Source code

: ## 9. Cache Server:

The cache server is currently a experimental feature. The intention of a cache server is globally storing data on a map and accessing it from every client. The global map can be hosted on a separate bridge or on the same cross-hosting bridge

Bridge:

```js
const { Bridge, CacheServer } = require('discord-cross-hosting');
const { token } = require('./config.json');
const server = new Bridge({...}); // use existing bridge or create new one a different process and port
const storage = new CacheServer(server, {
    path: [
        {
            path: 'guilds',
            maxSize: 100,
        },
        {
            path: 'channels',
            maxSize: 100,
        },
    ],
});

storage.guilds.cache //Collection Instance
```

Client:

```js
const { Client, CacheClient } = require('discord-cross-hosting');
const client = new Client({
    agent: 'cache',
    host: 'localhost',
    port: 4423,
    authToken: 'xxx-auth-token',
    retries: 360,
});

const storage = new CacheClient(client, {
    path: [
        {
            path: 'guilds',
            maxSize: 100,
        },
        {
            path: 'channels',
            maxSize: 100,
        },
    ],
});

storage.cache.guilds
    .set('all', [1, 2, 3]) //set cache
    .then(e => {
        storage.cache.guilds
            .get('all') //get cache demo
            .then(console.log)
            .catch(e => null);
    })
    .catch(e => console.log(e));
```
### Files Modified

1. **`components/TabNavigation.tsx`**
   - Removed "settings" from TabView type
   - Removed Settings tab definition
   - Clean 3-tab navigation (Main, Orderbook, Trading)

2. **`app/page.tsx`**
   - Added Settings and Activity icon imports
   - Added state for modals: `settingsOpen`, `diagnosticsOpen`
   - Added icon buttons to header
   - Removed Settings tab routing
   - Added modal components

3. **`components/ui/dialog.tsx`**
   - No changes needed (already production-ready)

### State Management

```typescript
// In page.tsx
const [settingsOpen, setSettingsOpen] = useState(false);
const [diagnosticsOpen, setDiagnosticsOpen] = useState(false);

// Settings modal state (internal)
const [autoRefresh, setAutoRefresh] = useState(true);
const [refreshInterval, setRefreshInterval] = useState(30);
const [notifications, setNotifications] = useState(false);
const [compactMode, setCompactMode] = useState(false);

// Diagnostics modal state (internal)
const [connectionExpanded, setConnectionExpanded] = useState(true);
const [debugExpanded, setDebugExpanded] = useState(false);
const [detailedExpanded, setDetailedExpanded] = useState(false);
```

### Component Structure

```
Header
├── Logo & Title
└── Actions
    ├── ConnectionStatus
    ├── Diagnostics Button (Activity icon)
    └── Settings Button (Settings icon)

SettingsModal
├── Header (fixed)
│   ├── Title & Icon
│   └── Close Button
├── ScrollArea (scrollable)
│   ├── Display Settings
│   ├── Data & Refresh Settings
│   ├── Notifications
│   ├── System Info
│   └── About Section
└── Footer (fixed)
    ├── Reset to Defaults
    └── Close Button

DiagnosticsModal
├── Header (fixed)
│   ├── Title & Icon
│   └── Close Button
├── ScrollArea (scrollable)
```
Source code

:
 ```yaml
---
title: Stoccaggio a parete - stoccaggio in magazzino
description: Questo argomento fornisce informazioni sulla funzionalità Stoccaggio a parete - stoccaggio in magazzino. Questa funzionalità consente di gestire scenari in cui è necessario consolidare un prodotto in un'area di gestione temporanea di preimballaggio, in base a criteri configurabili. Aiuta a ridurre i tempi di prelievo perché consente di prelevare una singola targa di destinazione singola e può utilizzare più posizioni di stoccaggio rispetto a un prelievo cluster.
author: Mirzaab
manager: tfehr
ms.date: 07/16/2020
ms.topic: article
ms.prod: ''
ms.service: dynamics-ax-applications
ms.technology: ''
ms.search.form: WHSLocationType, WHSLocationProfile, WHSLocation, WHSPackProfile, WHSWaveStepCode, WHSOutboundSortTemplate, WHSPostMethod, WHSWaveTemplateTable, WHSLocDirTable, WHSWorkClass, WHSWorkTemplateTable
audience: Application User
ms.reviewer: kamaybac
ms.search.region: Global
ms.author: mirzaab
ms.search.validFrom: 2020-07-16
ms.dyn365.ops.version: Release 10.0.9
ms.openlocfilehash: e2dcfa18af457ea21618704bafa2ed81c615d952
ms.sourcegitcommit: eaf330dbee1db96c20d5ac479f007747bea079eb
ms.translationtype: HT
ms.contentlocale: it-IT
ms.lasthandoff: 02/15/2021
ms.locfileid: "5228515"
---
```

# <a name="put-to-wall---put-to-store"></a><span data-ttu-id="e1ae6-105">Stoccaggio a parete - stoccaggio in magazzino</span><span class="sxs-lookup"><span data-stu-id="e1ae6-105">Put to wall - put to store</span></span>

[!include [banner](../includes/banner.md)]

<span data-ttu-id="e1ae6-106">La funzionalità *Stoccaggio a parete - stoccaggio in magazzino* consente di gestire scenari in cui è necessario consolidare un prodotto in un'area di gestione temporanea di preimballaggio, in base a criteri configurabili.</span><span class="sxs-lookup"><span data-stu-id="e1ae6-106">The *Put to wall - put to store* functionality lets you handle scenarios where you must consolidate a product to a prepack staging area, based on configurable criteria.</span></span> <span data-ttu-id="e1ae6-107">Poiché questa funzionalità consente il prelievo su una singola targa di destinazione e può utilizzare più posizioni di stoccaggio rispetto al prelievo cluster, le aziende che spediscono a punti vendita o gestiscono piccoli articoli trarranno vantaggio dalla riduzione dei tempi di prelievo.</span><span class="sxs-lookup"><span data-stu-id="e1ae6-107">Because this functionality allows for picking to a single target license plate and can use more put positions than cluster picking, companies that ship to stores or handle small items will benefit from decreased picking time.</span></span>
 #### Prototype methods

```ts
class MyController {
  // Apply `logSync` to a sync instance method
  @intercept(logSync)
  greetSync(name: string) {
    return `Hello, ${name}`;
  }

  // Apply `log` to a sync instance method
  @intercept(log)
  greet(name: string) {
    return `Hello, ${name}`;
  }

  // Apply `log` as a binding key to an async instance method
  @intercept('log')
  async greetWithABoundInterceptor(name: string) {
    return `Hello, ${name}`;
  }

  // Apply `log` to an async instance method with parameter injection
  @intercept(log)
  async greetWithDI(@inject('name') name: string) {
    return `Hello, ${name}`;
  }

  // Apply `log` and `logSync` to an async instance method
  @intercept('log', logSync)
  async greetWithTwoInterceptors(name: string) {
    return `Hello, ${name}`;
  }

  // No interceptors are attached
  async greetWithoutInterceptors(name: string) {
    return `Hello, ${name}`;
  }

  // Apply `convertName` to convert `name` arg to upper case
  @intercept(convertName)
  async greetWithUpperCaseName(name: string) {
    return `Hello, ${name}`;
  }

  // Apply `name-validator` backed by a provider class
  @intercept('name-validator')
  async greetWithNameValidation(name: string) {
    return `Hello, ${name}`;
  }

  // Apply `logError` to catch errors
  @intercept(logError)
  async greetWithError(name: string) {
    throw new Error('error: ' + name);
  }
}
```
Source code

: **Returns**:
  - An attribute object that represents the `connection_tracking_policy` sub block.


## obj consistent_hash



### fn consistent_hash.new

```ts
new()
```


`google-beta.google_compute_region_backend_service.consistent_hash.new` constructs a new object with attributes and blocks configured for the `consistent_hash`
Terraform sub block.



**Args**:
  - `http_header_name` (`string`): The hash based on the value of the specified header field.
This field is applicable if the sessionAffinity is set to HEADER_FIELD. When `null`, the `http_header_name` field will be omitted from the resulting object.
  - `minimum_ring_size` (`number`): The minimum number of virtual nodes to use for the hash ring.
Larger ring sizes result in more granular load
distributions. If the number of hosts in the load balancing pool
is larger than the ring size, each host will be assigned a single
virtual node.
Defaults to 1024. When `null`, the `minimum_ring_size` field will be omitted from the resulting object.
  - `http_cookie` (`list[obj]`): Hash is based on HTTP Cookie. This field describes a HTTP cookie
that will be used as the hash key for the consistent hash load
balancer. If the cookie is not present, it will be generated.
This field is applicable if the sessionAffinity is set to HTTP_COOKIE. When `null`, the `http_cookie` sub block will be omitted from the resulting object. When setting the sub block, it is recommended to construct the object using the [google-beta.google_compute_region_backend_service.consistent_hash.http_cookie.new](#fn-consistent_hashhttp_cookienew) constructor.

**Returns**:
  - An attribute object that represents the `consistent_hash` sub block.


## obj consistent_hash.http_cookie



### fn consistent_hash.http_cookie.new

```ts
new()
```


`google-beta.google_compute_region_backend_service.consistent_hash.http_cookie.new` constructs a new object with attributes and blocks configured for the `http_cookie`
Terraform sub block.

• **Your instructions**: Copy out each line of the data in which the word "store" appears.

• **Task solution**:
# <a name="put-to-wall---put-to-store"></a><span data-ttu-id="e1ae6-105">Stoccaggio a parete - stoccaggio in magazzino</span><span class="sxs-lookup"><span data-stu-id="e1ae6-105">Put to wall - put to store</span></span>
<span data-ttu-id="e1ae6-106">La funzionalità *Stoccaggio a parete - stoccaggio in magazzino* consente di gestire scenari in cui è necessario consolidare un prodotto in un'area di gestione temporanea di preimballaggio, in base a criteri configurabili.</span><span class="sxs-lookup"><span data-stu-id="e1ae6-106">The *Put to wall - put to store* functionality lets you handle scenarios where you must consolidate a product to a prepack staging area, based on configurable criteria.</span></span> <span data-ttu-id="e1ae6-107">Poiché questa funzionalità consente il prelievo su una singola targa di destinazione e può utilizzare più posizioni di stoccaggio rispetto al prelievo cluster, le aziende che spediscono a punti vendita o gestiscono piccoli articoli trarranno vantaggio dalla riduzione dei tempi di prelievo.</span><span class="sxs-lookup"><span data-stu-id="e1ae6-107">Because this functionality allows for picking to a single target license plate and can use more put positions than cluster picking, companies that ship to stores or handle small items will benefit from decreased picking time.</span></span>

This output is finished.